In diesem Jahr wurde das Start-up PAICON (https://paicon.com/) aus Heidelberg von Fachjury und Publikum zum Gewinner gekürt. Die meisten KI-Modelle in der Krebsdiagnostik werden heute auf begrenzten, homogenen Datensätzen trainiert, was zu voreingenommenen KI-Modellen, ungenauen Diagnosen, nicht optimalen Behandlungsplänen und Ungleichheiten in der Gesundheitsversorgung führt. PAICON’s KI-gesteuerte Lösungen integrieren maschinelles Lernen, einen genetisch und technologisch vielfältigen Krebsdatenspeicher und regulatorisch konforme KI-Modelle, um eine neue Ära der personalisierten Krebsdiagnostik einzuleiten. „Innovation ist nur dann wichtig, wenn sie alle einbezieht. Deshalb konzentrieren wir uns darauf, Diagnosetools zu entwickeln, die die Vielfalt der Realität widerspiegeln.“, erläuterte Dr. Manasi A-Ratnaparkhe, CEO und Mitbegründerin von PAICON.
Gesundheitswirtschaft zu Gast auf der DMEA 2025
In sechs Messehallen präsentierte sich die digitale Gesundheitswirtschaft. Große Unternehmen wie CompuGroup, Dedalus, Siemens Healthcare und Telekom Healthcare Solutions waren vertreten, ebenso wie über 100 Start-ups. Die internationale Beteiligung war stark, mit Ausstellern aus Ländern wie Österreich, Schweiz, Niederlande, USA, Kanada, Großbritannien, Israel, China, Singapur, Südkorea und Taiwan.
Neben Thüringen und Bayern, war auch die Hauptstadtregion Berlin-Brandenburg mit einem Stand und zahlreichen Start-ups vertreten. Wer also interessante Start-ups und Perspektiven sucht, der kann direkt in
Berlin und Brandenburg fündig werden (siehe Abbildung).

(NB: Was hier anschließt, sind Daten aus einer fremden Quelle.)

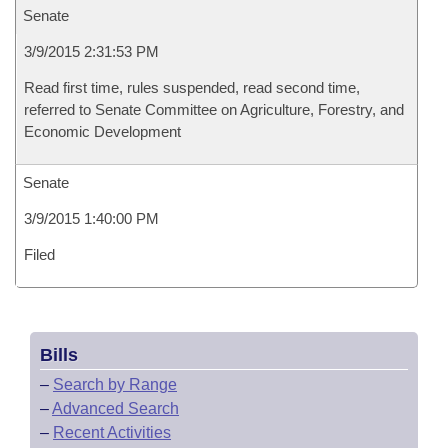
Senate
3/9/2015 2:31:53 PM
Read first time, rules suspended, read second time,
referred to Senate Committee on Agriculture, Forestry, and
Economic Development
Senate
3/9/2015 1:40:00 PM
Filed
Bills
–
Search by Range
–
Advanced Search
–
Recent Activities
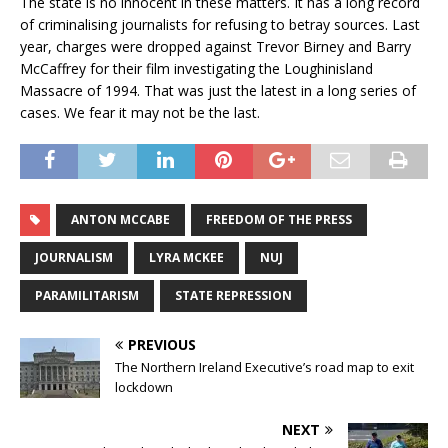
The state is no innocent in these matters. It has a long record
of criminalising journalists for refusing to betray sources. Last
year, charges were dropped against Trevor Birney and Barry
McCaffrey for their film investigating the Loughinisland
Massacre of 1994. That was just the latest in a long series of
cases. We fear it may not be the last.
ANTON MCCABE
FREEDOM OF THE PRESS
JOURNALISM
LYRA MCKEE
NUJ
PARAMILITARISM
STATE REPRESSION
PREVIOUS
The Northern Ireland Executive’s road map to exit
lockdown
NEXT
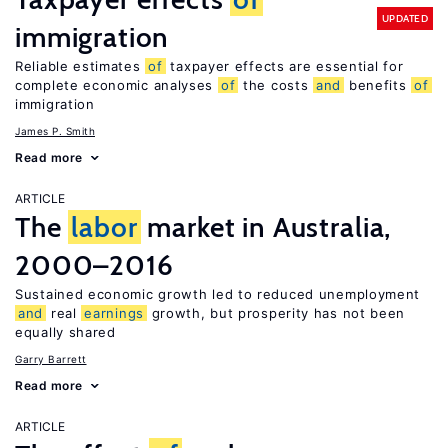
UPDATED
immigration
Reliable estimates
of
taxpayer effects are essential for
complete economic analyses
of
the costs
and
benefits
of
immigration
James P. Smith
Read more
ARTICLE
The
labor
market in Australia,
2000–2016
Sustained economic growth led to reduced unemployment
and
real
earnings
growth, but prosperity has not been
equally shared
Garry Barrett
Read more
ARTICLE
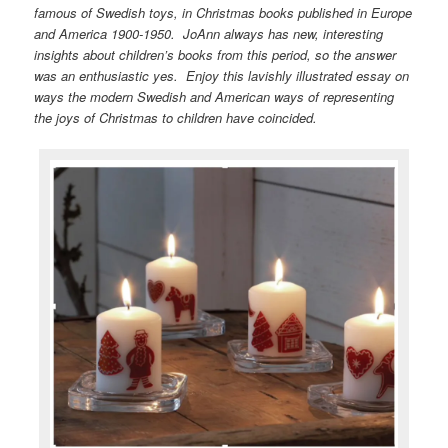
famous of Swedish toys, in Christmas books published in Europe
and America 1900-1950. JoAnn always has new, interesting
insights about children’s books from this period, so the answer
was an enthusiastic yes. Enjoy this lavishly illustrated essay on
ways the modern Swedish and American ways of representing
the joys of Christmas to children have coincided.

Fazit: Digital Health in Europa- aber sicher
Bei allem Pessimismus, zu dem viele Europäer zu neigen scheinen: Noch ist es nicht zu spät, mit unserer behutsamen, achtsamen, sicheren und vor allem patientenzentrierten Digitalisierung im Gesundheitswesen an den USA vorbeizuziehen. Zahlreiche Start-ups, innovative Unternehmen und mehr Teamarbeit über Fachgrenzen hinaus, kurze Wege und gute Gesundheitssysteme bilden die Basis für das Gesundheitssystem der Zukunft in Europa. Die USA ist da kein gutes Beispiel. Statt Gesundheitsdatenverkauf darf gern der Schutz im Interesse eines patientenzentrierten Gesundheitswesens im Vordergrund stehen und die Datenhoheit bei Patient:innen liegen. Das könnte auf mittlere und lange Sicht gar zu einem Unique Selling Point für Europäischen Gesundheitsanwendungen werden – Europäische Daten für die Europäer über gemeinsame, sichere Datensysteme, eine europäisch generierte KI und weniger Daten für die USA. Genau jetzt ist er richtige Zeitpunkt die Bande zwischen den USA und Europa zu lockern und im Bereich Digital Health selbstbewusst einen europäischen Weg zu beschreiten.